"Think, your Grace!" interrupted Gammon, bitterly and reproachfully.
"Well, sir—certainly the fact is, I may be mistaken as to that matter. I was not present; but, at all events, my Lord Dreddlington certainly says you told him—and he's told Lady Cecilia—and it's killing her—it is, sir!—By heavens, sir, I expect hourly to hear of both of their deaths!—and I beg to ask you, sir, once for all, have you ever made any such statement to my Lord Dreddlington?"
"Not a syllable—never a breath of the sort in all my life!" replied Gammon, boldly, and rather sharply, as if indignant at being pressed about anything so absurd.
"What!—nothing of the sort? or to that effect?" exclaimed the duke, with mingled amazement and incredulity.
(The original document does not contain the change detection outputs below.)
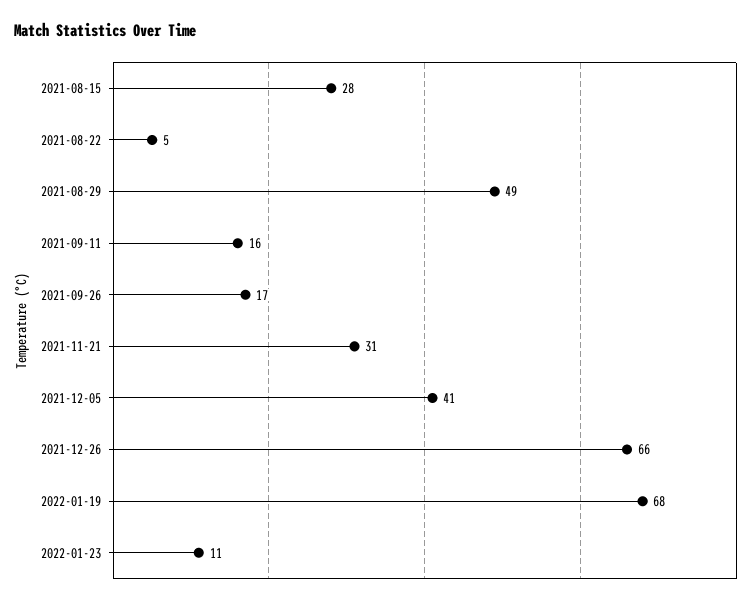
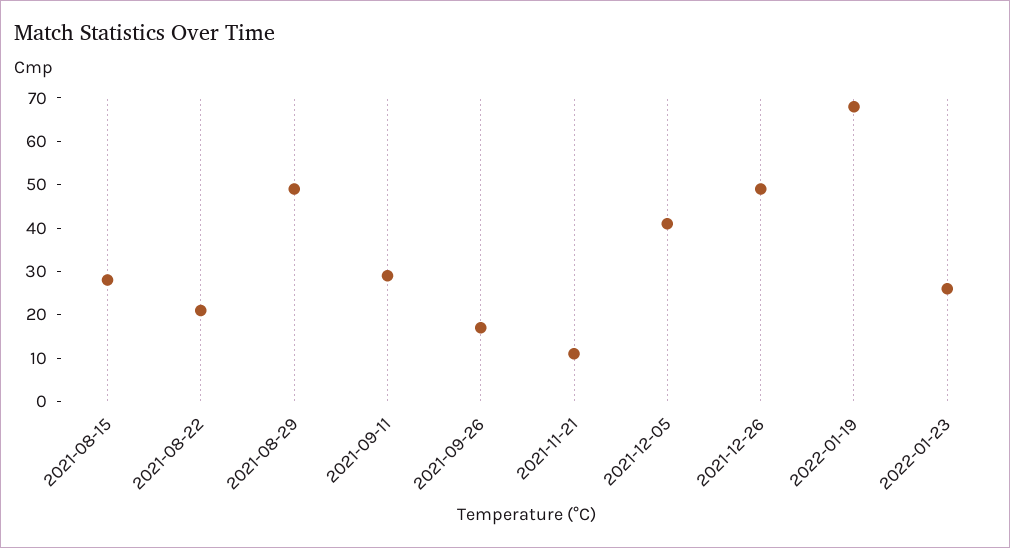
  {
    "2021-08-15": 28,
-   "2021-08-22": 5,
+   "2021-08-22": 20,
    "2021-08-29": 49,
-   "2021-09-11": 16,
+   "2021-09-11": 30,
    "2021-09-26": 17,
-   "2021-11-21": 31,
+   "2021-11-21": 10,
    "2021-12-05": 41,
-   "2021-12-26": 66,
+   "2021-12-26": 50,
    "2022-01-19": 68,
-   "2022-01-23": 11
+   "2022-01-23": 25
  }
"Certainly—certainly not!—But let me ask, in my turn, is the fact so? Does your Grace mean to say that"——
"No, sir," interrupted the duke, but not speaking in his former confident tone—"but my Lord Dreddlington does!"
"Oh, impossible! impossible!" cried Gammon, with an incredulous air—"Only consider for one moment—how could the fact possibly be so and I not know it! Why, I am familiar with every step of his pedigree!" The duke drummed vehemently with his finger on the table, and stared at Gammon with the air of a man suddenly and completely nonplussed.
"Why, Mr. Gammon, then my Lord Dreddlington must have completely lost his senses! He declares that you told him that such was the fact!—When and where, may I ask, did you first see him to-day?"
"About half-past eleven or twelve o'clock, when he called at my chambers in a state of the greatest agitation and excitement, occasioned by the announcement in this morning's paper of the sudden blow-up of the Artificial"——
"Good Heaven! why, is that gone?" interrupted his Grace, eagerly and alarmedly, starting up from his seat—"When? why? how?—By Heaven, it's enough to turn any one's head!"